(Records for processing)
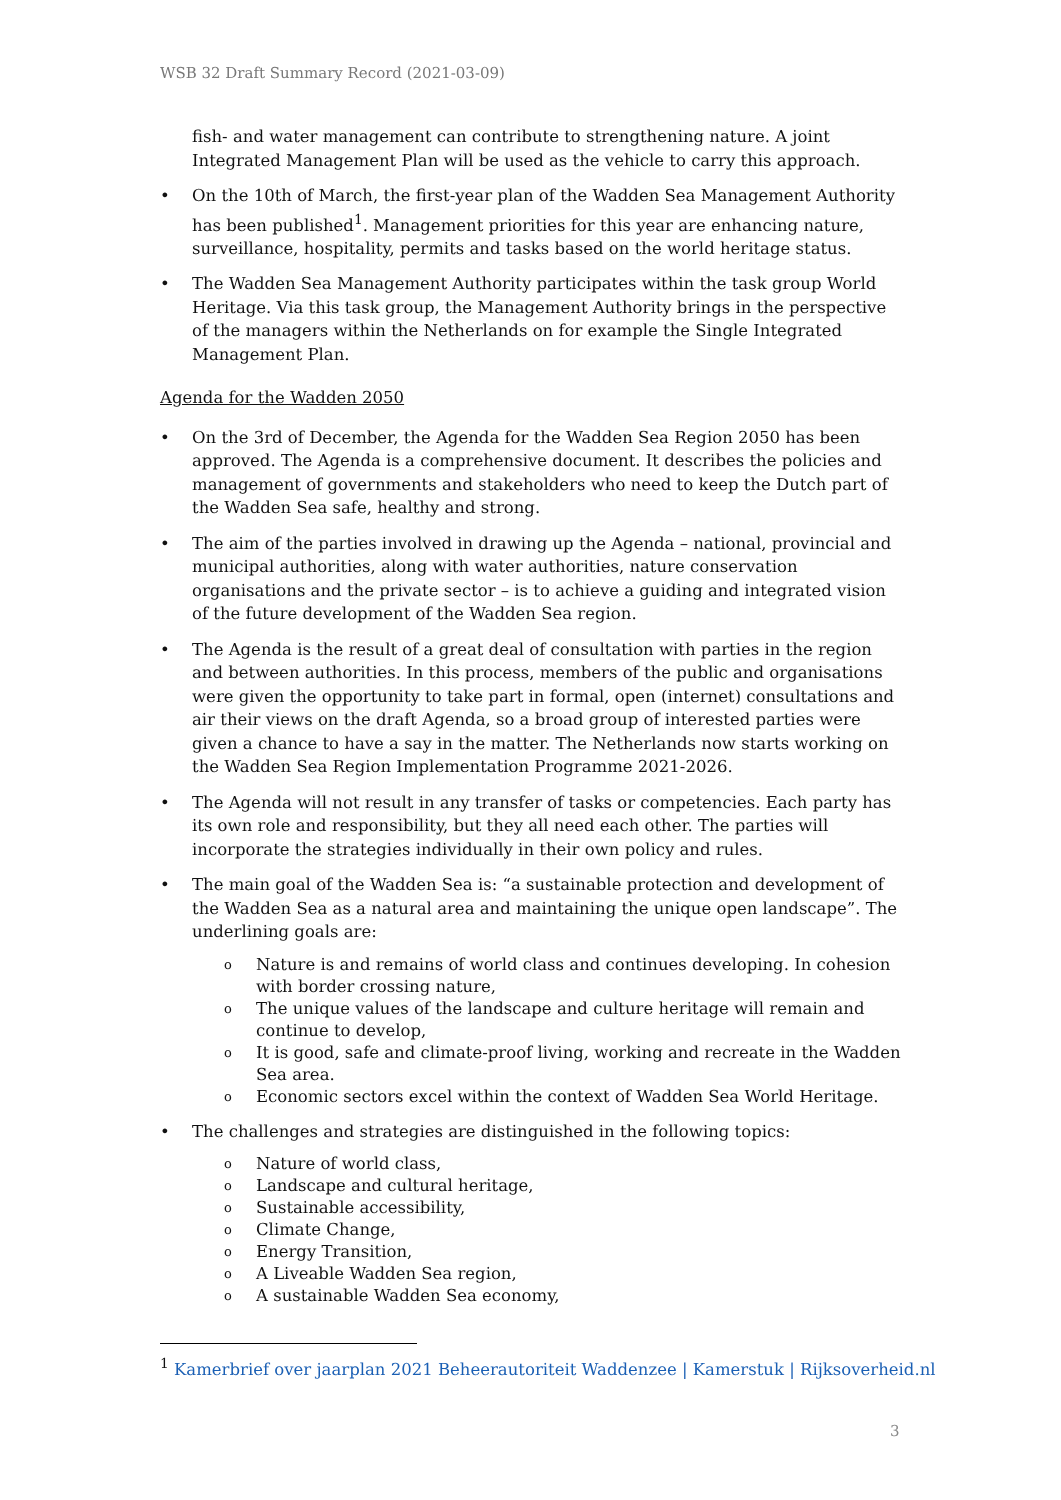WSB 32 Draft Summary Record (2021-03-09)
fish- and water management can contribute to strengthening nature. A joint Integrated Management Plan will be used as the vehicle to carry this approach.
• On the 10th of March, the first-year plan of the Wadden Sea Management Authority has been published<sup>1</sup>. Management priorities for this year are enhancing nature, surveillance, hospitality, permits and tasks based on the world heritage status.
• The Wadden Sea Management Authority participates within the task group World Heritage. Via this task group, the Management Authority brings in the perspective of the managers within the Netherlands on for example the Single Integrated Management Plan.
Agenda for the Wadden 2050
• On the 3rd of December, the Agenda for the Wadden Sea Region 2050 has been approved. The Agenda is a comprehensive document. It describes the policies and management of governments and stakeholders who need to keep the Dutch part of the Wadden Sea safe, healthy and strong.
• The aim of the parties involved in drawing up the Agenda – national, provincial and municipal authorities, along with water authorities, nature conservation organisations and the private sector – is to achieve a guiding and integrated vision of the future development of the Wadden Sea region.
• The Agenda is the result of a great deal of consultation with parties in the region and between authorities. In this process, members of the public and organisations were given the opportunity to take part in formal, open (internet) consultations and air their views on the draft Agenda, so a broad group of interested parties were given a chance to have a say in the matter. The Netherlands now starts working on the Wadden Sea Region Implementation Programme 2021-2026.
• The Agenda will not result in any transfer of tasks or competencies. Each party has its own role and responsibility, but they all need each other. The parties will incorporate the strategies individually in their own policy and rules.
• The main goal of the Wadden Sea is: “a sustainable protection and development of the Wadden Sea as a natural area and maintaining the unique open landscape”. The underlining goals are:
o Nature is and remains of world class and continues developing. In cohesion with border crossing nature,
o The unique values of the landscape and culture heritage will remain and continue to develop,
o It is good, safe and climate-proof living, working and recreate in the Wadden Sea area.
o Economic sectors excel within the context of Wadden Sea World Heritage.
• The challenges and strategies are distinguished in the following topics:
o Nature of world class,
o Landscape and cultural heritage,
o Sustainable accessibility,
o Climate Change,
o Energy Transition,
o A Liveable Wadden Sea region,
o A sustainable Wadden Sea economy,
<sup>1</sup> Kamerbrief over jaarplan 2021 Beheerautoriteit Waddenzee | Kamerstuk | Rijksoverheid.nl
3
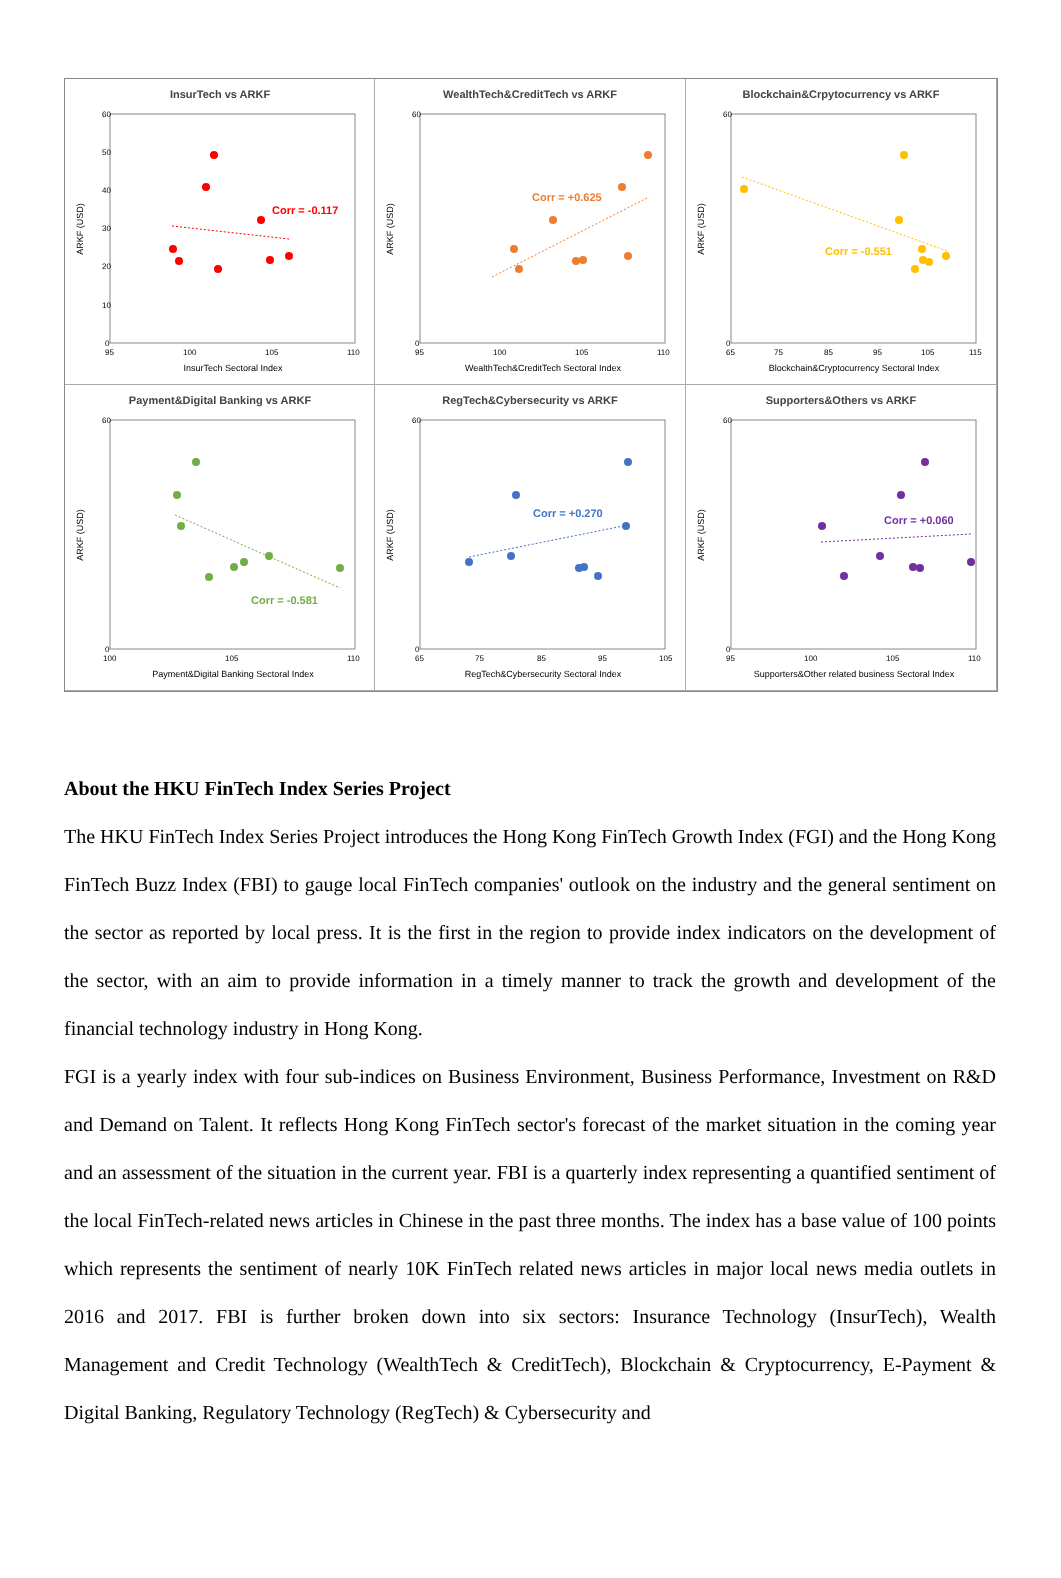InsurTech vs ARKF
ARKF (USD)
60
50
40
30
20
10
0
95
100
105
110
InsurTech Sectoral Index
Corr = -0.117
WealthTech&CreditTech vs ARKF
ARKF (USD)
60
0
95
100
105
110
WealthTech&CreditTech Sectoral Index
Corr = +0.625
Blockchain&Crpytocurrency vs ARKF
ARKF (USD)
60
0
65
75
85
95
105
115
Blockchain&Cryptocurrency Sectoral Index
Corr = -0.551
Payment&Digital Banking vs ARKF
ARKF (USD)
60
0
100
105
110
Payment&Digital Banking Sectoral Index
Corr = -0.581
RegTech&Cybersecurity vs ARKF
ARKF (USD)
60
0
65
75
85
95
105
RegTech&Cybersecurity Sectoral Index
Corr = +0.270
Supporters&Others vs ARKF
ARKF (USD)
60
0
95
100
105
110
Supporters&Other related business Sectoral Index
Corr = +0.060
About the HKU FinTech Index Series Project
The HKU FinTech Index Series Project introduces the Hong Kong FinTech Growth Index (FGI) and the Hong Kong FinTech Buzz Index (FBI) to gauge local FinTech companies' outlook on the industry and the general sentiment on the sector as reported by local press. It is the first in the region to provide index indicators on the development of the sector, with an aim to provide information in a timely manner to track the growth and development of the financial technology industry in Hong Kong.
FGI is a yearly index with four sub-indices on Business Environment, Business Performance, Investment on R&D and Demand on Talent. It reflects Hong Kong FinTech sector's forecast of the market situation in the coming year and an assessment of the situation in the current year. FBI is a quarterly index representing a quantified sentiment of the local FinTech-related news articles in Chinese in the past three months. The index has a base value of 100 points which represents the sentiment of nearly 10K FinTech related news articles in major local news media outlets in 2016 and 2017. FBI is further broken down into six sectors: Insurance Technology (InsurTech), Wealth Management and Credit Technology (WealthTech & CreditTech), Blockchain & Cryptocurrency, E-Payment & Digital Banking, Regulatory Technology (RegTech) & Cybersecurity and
(End Records for processing)
(Records for processing)
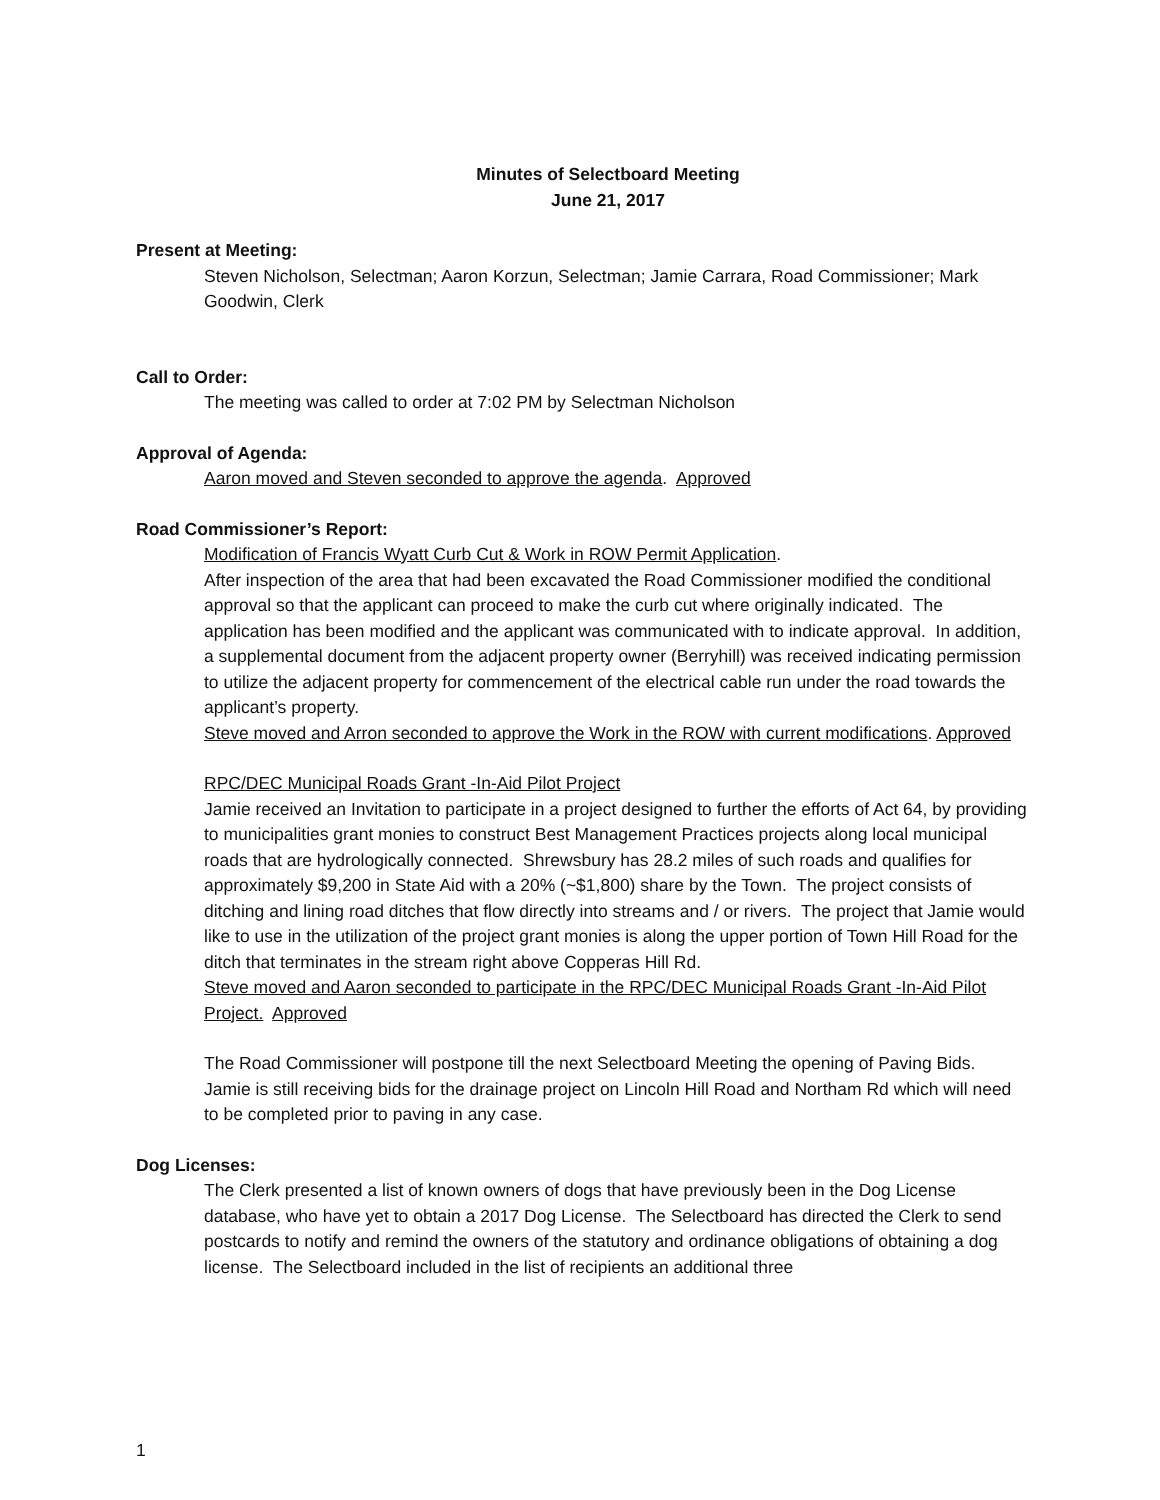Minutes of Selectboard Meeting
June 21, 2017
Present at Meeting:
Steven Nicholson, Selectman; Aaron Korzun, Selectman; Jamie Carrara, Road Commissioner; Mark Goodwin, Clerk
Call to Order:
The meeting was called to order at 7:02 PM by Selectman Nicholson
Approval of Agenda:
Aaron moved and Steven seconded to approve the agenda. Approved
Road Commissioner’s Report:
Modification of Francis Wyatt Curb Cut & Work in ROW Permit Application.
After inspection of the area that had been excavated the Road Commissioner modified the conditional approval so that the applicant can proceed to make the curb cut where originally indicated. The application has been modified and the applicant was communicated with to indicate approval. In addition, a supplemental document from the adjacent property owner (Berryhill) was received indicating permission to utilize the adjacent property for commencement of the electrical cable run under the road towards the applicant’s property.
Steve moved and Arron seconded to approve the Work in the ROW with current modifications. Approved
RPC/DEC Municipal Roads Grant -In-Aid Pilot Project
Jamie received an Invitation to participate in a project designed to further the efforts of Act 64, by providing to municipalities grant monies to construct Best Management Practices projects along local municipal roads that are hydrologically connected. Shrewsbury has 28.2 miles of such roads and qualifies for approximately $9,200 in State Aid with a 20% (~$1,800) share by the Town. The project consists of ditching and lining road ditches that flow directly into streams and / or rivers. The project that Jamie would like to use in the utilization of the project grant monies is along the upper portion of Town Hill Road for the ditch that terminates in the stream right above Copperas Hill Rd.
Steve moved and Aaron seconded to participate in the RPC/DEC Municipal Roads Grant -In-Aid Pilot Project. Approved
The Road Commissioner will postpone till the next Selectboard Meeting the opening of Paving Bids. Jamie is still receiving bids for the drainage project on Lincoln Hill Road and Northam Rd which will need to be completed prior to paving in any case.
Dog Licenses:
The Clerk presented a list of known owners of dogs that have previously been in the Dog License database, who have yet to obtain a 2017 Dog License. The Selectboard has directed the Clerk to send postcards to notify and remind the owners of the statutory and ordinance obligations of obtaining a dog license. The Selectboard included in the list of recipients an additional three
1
(End Records for processing)
(Records for processing)
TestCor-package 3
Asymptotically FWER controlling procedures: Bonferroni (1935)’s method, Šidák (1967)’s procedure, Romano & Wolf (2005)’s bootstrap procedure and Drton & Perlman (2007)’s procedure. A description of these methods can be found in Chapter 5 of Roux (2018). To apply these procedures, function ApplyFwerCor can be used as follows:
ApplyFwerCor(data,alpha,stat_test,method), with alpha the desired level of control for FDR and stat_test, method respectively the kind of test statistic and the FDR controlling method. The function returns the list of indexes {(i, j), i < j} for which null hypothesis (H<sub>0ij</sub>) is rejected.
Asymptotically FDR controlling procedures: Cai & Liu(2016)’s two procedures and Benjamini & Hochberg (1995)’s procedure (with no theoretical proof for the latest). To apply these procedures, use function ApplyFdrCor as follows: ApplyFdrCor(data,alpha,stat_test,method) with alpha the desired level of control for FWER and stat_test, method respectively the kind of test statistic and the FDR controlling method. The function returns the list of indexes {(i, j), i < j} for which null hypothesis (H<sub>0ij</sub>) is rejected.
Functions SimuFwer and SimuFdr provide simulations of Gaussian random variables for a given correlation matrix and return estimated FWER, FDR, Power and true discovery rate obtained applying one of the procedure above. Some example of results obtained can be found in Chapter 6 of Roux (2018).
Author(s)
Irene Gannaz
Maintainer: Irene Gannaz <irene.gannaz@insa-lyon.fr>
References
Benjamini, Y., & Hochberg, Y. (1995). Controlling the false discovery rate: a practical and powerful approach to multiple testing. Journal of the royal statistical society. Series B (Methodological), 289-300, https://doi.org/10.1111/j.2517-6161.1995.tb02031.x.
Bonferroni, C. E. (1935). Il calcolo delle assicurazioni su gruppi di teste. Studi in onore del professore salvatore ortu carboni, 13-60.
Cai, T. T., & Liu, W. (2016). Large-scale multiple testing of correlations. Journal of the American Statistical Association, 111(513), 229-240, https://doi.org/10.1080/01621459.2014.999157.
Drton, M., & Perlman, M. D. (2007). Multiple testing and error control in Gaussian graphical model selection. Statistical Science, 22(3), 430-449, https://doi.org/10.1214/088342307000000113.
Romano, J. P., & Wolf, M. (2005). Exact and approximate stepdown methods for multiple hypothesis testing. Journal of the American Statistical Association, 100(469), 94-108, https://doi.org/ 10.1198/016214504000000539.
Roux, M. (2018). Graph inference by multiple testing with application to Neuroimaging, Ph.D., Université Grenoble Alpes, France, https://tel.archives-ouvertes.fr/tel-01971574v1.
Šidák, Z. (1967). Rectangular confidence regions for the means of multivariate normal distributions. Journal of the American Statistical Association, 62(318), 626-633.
(End Records for processing)
## Problem description
Count how many lines in the entries hold "returns" and reply with that number alone.

## Solution for this exercise
2